斑点追踪超声心动图(STE)目前已常规纳入心脏评估中,但其在预测先天性心脏病(CHD)患者死亡率和发病率方面的作用尚未得到充分描述。我们进行了一项系统评价,以评估STE在CHD患者中的预后价值。
检索了EMBASE、Medline、Web of Science、Scopus和Cochrane对照试验中央注册库(CENTRAL)数据库,从数据库建立至2023年1月,查找与所有CHD、STE和预后相关的术语。对大动脉调转术(asTGA)/矫正性大动脉转位(ccTGA)、法洛四联症(ToF)和先天性主动脉狭窄(cAS)/二叶式主动脉瓣(BAV)患者中右心室和左心室应变(分别为RV S和LV S)与主要不良心血管事件(MACE)的关联进行荟萃分析。还对所有CHD组进行了P值合并分析。

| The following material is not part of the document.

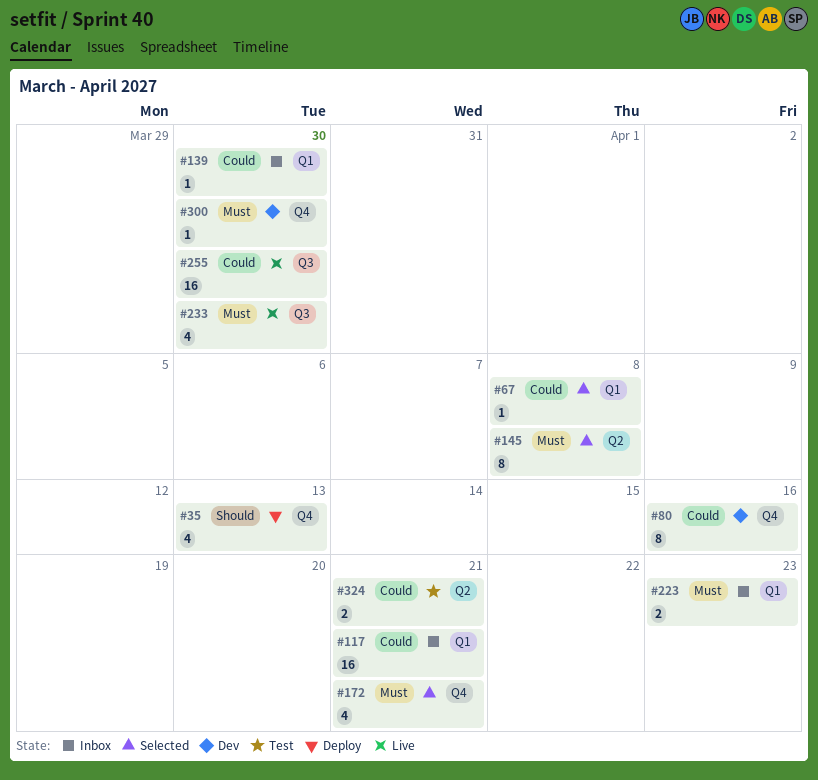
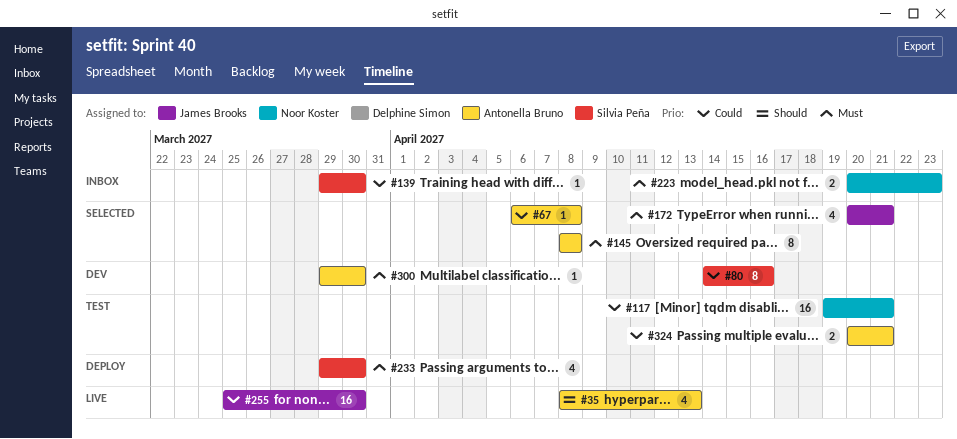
#35, status: Deploy -> Live
#117, status: Inbox -> Test
#233, status: Live -> Deploy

共纳入33项研究(30个队列,n = 8619例患者,包括儿童和成人)。荟萃分析显示以下参数与MACE相关:asTGA/ccTGA中的RV S(风险比[HR]=1.1/%;CI,[1.03;1.18])、ToF中的RV S和LV S(HR分别为1.14/%;CI,[1.03;1.26]和HR = 1.14/%;CI,[1.08;1.2])以及cAS/BAV中的LV S(HR = 1.19/%;CI,[1.15;1.23])。RV S和应变率在单心室/左心发育不全综合征(除诺伍德1期之前的所有姑息治疗阶段)中也与预后相关,而Ebstein畸形中与LV S相关。
这项系统评价和荟萃分析表明,双心室应变和应变率与多种CHD的预后相关,突出了在当前指南中针对疾病类型更新STE使用建议的必要性。